With U.S. tea markets opening up so rapidly, Starbucks’ acquisition makes total sense. Teavana has a huge operation built up already, a supply chain, and a distribution network. And they know tea. Starbucks can use what it has learned about global domination, and start serving $4 specialty tea drinks. The company has already proved adept at selling coffee to the Chinese (no longer a “when pigs fly” situation); I have every confidence they will be able to sell astounding amounts of what Teavana has called “nature’s most delicious resource.”
Since I’m in the business, this is great for me.
Our teas are all traditional Chinese varieties, and we’ve kept the original names out of deference to a verbal tea culture dating back to the 700s. But offering friends a cup of “green eyebrow” has raised a few. We’ve done well with people who already know they’re a fan of Keemun-style black teas, but if we are to succeed, that population has to grow.

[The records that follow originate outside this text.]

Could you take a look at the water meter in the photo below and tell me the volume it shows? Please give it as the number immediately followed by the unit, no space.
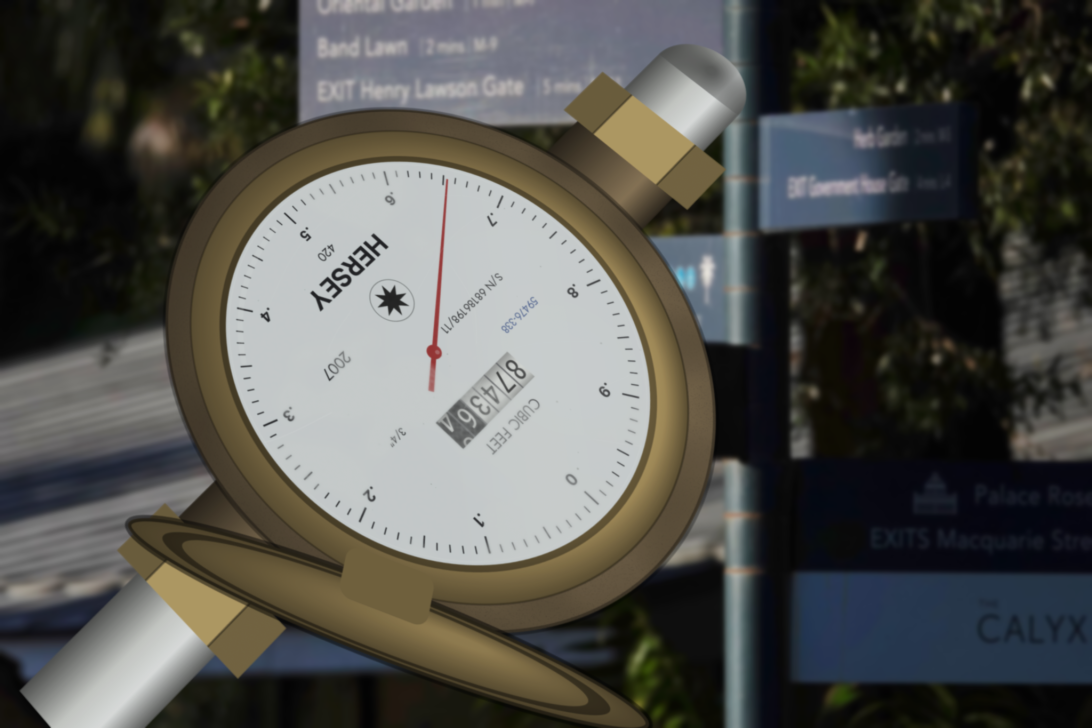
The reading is 874363.65ft³
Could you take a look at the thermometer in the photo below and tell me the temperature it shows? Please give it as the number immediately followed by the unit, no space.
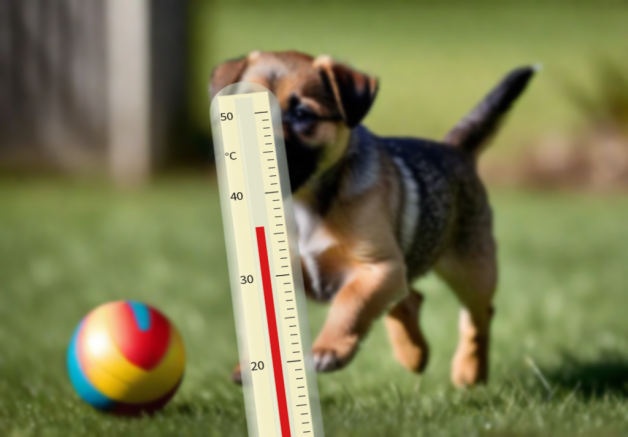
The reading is 36°C
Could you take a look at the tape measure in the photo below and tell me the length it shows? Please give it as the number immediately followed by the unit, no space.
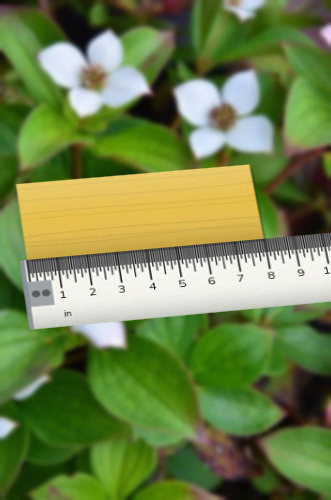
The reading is 8in
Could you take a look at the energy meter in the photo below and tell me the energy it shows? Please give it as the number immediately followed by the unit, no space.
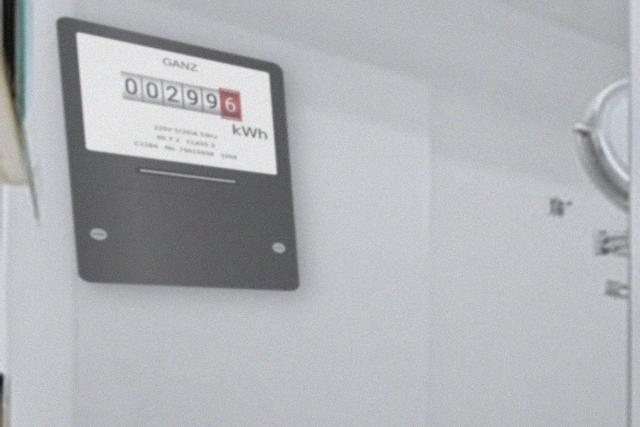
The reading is 299.6kWh
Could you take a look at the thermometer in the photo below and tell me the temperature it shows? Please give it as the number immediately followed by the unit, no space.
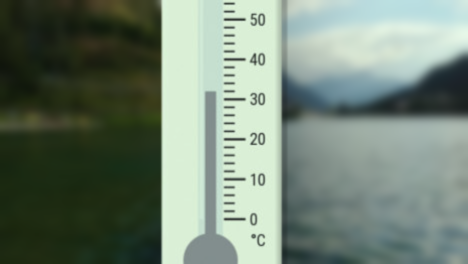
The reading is 32°C
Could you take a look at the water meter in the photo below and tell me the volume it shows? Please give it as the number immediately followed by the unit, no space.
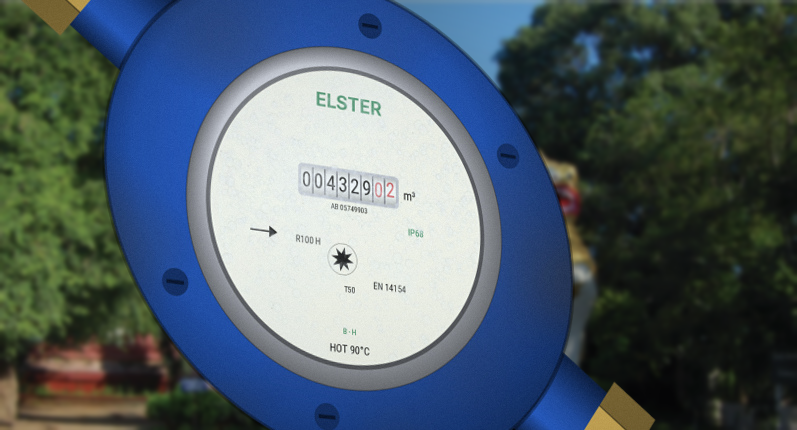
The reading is 4329.02m³
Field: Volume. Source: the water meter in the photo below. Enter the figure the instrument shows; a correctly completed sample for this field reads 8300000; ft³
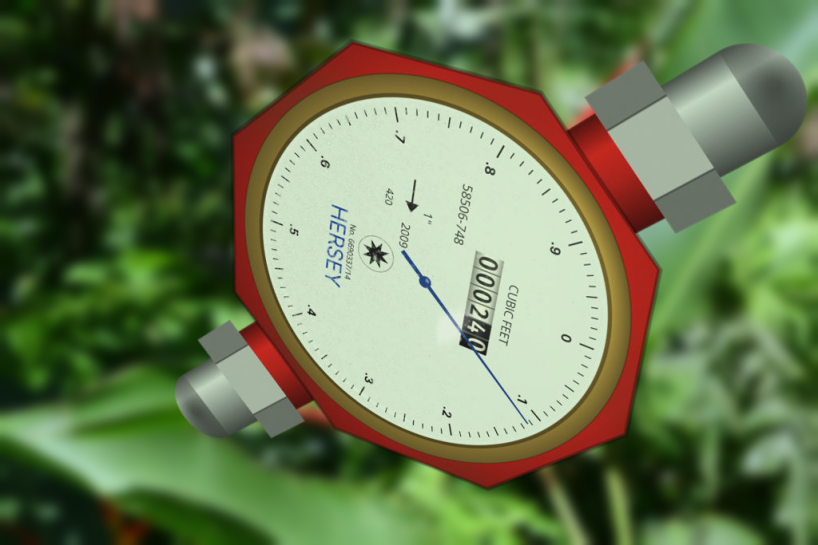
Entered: 240.11; ft³
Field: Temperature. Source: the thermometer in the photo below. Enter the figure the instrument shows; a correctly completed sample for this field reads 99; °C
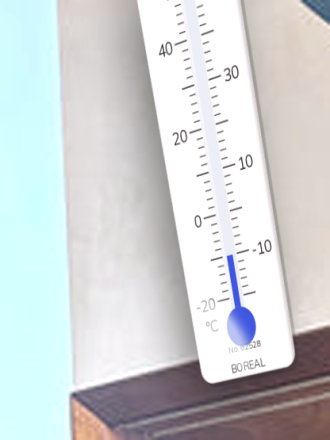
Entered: -10; °C
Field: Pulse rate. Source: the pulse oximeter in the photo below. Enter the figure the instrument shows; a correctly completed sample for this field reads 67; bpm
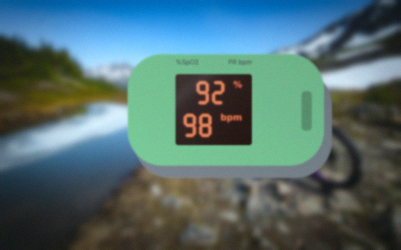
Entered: 98; bpm
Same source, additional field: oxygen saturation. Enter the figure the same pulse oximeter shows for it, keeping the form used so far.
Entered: 92; %
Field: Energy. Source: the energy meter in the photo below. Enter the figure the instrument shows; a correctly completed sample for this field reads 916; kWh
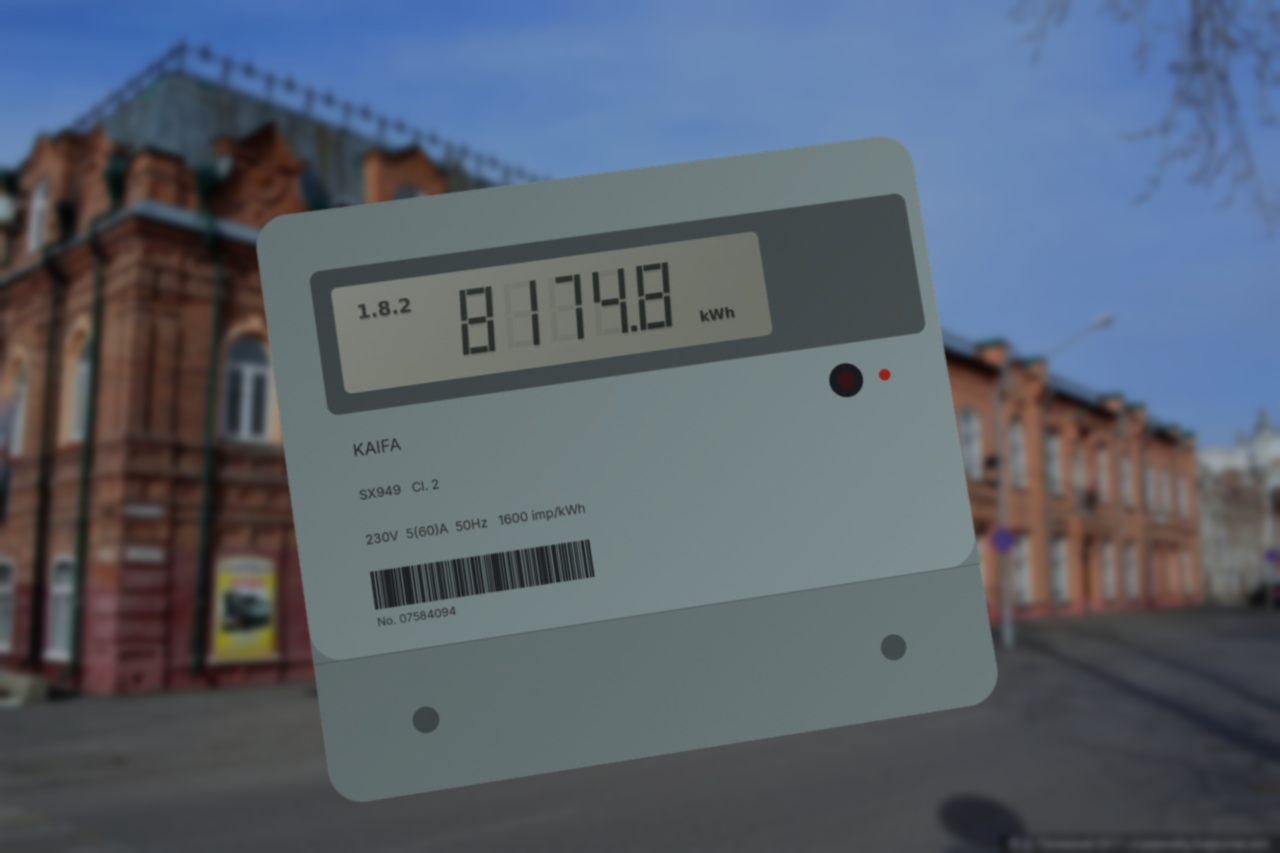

This is to say: If Starbucks is willing to do the heavy lifting, willing to suggest to a populace that Chinese teas are more than a complement to General Tso’s chicken, willing to point out the difference between an oolong and a pu-erh, I will be much obliged.
I don’t know if one can say that the Teavana acquisition means we are seeing the Second Wave of American tea culture. Surely Lipton tea can be equated with Folgers coffee, but then I’m no marketer. The same cannot be said of Schultz. On the subject of his company’s rise: “We would take something old and tired and common—coffee—and weave a sense of romance and community around it. We would rediscover the mystique and charm that had swirled around coffee through the centuries.”
If nothing else, Teavana’s acquisition stands as proof that Americans may be ready to rediscover tea. We once felt strongly enough on the subject, remember, to black our faces with coal and riot over a tax. Perhaps we’ve been tea people all along.